By being more consistent and disciplined, there is a strong chance Okudah ends up being the biggest difference maker on this list. He was a top pick for a reason not all that long ago. after all.

Bud Dupree

It may seem odd to list a player who has been injured often for the past two seasons and could very well leave after one year in Atlanta. Still, Dupree’s overall skill set and size make him extremely valuable on a team filled with uncertainty at the edge rusher position. The former first-round pick possesses impressive power, violent hands, and bend to give opposing tackles fits. He is capable enough to be used in base and nickel packages.

That versatility could prove to be extremely valuable for a defensive line in transition. Providing Nielsen an option who can set the edge and wear down offensive linemen can create openings for players around him, and there are young options who could use that help.

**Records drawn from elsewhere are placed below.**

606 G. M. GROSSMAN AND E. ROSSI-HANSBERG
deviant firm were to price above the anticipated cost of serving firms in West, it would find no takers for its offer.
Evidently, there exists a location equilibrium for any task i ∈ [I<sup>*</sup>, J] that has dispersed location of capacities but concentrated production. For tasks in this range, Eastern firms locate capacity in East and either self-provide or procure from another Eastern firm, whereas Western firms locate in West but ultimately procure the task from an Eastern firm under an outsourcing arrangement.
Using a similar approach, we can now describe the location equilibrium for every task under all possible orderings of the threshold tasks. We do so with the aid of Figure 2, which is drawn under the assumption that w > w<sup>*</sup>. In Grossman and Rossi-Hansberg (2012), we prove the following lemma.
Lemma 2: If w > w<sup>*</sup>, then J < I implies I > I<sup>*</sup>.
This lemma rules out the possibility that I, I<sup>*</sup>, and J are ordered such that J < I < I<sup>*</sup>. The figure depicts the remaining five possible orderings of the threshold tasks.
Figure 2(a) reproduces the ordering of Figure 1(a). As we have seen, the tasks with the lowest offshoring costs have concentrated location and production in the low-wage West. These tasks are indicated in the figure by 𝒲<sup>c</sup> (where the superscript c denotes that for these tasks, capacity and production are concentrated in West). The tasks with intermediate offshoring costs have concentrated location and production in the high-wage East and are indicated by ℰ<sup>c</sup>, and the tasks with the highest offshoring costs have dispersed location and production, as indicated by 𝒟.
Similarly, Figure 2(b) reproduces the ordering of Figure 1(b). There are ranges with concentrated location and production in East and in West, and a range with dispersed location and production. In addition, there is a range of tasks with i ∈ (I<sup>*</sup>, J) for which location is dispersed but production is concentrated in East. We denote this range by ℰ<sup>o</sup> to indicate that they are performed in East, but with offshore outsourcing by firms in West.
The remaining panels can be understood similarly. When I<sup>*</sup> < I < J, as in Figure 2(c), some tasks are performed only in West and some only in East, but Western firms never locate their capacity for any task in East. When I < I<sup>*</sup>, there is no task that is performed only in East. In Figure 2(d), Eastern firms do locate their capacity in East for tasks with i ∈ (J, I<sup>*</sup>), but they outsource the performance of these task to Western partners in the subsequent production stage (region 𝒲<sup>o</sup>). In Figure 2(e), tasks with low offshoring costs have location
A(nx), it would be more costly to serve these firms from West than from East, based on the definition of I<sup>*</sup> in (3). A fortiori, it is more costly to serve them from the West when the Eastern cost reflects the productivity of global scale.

There’s no telling how many snaps Dupree will play per game. What can’t be disputed is that he is the only edge defender on the roster that played consistent snaps as a full-time starter at a high level in his career. If he can brutalize offensive tackles on early downs and contribute on passing downs when called upon, this signing will materialize into one of the best decisions ever made by the front office.

His impact could greatly benefit the development of Arnold Ebiketie and DeAngelo Malone. Grady Jarrett would get the necessary support he’s been craving over the last five years.

A double-digit sack season shouldn’t be expected of Dupree. How he is utilized and produced on snap to snap basis will determine if he can be the punishing defensive end Nielsen depended on heavily in New Orleans. All great defenses need tone-setters who can overwhelm opponents. Dupree has the capabilities to be one of those players to elevate the Falcons.